While I am no mathematician, I still enjoy mathematics and dabble in it in my studies. I will therefore endeavour to give an example of how mathematical concepts can help explain aspects of the world using a personal insight about another subject that also commonly baffles people: speciation in evolutionary biology. Among critics of evolution, one of the commonly fallacious argument given is, "if evolution is true, why doesn't a dog give birth to a cat?" (or some other ridiculous combination). While that is probably the most ridiculous formulation of the argument, the basic idea that trips people up is understanding how one species can evolve into another. This lack of understanding often leads to the lamentable "middle of the road" half-cocked compromise in which a person accepts "microevolution" while claiming that he still doesn't believe in "macroevolution". To give some insight into how speciation works, at least from a conceptual standpoint, I turn to probability and calculus.

Take a circle with a spinning dial mounted in the middle. If you mark a spot on the circle (say the spot corresponding with '12' on a clock face) as the 0 mark, then you can spin the dial and it will land with some anticlockwise angle from 0 to 360 degrees. Since there are an infinite number of points on the circle, however, if you take your measurement to an arbitrary level of exactness (landing at 10.0000000000001 is different from landing at 10 exactly), the probability of landing at any distinct spot is essentially 0. The only way to obtain a non-zero probability is to talk about a range of possible angles. The probability is then simply the length of that range divided by 360 (thus, having the dial land within the first 90 degrees has a probability of 90/360 = 1/4). Thus, the circle can be divided into regions, each one representing a range of possible angles and thus having a non-zero probability. However, at the borders we see that which region we are in becomes a harsh cut-off over a seemingly negligeable difference. For example, if we divide our circle into four regions of equal size (each representing 90 degree increments), 89.99999999... would fall into region 1 while 90.0000000...001 would fall into region 2, despite an arbitrarily small difference between the two of them. Take the idea of that circle and now morph it in your head to represent an evolutionary lineage. The population of organisms at each moment in time represents one single location on the circle. A region represents a species, and thus a species is said to evolve into another if its region precedes the other. But remember that the demarcation line of our regions was essentially an arbitrary cutoff, a boundary imposed to provide meaning to the system. There is no drastic change in the dial's position when we go from region 1 to region 2, but rather the change can be as infinitesimally small as we want. Likewise, the change from species A to species B is not some drastic, single moment of monumental change such as a dog giving birth to a cat, but is rather a collection of tiny bumps in the dial position as it gradually creeps along the circle going from region 1 to region 2. However, when one compares the dial position from somewhere near the middle of each region, it looks to be very far apart.

This is no lofty or profoundly insightful thing I have come up with. I also recognize that I may have taken some liberties with the specific terms and workings of both mathematics and evolutionary biology, so for anyone who is actually in those fields and upset with me, I apologize (and you have full permission to admonish me in the comments).
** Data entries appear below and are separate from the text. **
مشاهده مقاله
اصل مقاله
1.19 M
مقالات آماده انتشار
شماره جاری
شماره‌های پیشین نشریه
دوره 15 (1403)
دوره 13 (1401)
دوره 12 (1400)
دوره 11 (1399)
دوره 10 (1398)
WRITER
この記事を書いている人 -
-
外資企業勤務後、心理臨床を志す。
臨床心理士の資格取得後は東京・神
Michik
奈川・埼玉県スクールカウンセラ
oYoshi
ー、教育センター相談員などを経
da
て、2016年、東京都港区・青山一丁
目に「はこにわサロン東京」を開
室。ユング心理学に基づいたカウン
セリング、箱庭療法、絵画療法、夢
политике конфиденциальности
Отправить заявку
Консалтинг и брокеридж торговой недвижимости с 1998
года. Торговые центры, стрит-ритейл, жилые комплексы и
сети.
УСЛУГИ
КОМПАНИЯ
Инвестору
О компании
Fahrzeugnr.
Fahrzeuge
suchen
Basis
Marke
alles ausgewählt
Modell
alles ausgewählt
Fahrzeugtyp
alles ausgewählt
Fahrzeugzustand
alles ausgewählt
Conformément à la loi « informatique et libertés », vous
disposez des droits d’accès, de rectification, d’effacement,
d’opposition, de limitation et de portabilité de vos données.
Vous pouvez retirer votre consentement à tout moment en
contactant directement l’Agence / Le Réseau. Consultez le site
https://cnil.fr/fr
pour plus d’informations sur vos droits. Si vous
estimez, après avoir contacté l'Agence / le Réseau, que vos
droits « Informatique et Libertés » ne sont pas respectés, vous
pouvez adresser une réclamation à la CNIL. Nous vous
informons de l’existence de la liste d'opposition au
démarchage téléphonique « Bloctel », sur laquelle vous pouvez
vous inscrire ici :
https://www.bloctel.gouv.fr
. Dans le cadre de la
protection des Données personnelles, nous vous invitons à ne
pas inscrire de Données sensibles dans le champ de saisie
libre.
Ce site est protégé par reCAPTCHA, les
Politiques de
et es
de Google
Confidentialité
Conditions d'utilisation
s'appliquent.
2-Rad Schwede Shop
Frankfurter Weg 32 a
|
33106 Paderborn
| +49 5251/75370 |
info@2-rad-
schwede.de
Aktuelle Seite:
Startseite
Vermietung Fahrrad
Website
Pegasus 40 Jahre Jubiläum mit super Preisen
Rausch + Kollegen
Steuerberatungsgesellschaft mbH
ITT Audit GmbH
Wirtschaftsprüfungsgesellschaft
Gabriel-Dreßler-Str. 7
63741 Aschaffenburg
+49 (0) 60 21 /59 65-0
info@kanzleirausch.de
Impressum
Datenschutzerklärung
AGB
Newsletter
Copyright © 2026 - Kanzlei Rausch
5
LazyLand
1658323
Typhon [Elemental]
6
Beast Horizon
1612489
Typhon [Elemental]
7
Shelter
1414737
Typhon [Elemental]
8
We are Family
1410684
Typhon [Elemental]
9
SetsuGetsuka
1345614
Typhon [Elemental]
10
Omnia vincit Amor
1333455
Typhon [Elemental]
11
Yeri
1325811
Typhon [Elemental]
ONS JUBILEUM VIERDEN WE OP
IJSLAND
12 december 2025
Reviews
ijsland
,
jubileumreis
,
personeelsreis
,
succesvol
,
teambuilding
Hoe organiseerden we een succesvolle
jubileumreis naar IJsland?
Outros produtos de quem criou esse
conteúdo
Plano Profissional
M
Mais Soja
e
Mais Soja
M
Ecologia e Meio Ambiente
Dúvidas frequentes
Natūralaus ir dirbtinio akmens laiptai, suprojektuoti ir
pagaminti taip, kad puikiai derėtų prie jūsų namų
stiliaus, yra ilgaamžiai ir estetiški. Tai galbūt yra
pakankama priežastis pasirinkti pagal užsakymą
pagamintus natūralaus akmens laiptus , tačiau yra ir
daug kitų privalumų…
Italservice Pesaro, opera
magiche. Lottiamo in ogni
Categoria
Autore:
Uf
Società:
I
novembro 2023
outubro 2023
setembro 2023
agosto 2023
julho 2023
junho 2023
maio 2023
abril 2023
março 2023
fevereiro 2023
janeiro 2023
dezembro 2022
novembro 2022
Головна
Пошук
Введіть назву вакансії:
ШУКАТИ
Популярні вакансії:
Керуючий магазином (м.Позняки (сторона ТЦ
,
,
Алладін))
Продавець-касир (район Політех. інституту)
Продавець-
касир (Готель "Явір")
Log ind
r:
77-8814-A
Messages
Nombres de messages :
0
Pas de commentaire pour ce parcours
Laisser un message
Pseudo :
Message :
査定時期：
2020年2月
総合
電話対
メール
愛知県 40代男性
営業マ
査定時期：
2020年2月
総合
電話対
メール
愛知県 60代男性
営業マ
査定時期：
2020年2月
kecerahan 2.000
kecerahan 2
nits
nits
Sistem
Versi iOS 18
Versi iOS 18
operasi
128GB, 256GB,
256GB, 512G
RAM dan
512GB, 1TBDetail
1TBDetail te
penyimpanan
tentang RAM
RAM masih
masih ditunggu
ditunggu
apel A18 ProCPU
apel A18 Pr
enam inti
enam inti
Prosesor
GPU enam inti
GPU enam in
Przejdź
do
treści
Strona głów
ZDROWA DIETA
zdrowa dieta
However, it is something that I have discovered a surprising number of people never really put together on their own. The concept of infinitesimal steps from calculus is a profound thing, and with it many other concepts in the world can be illuminated more fully. That, to me, is how mathematics is not dry or dull. Its concepts are wide reaching, elegant, and profound. If a person understands mathematics, there is a huge variety of subjects that suddenly become easily grasped.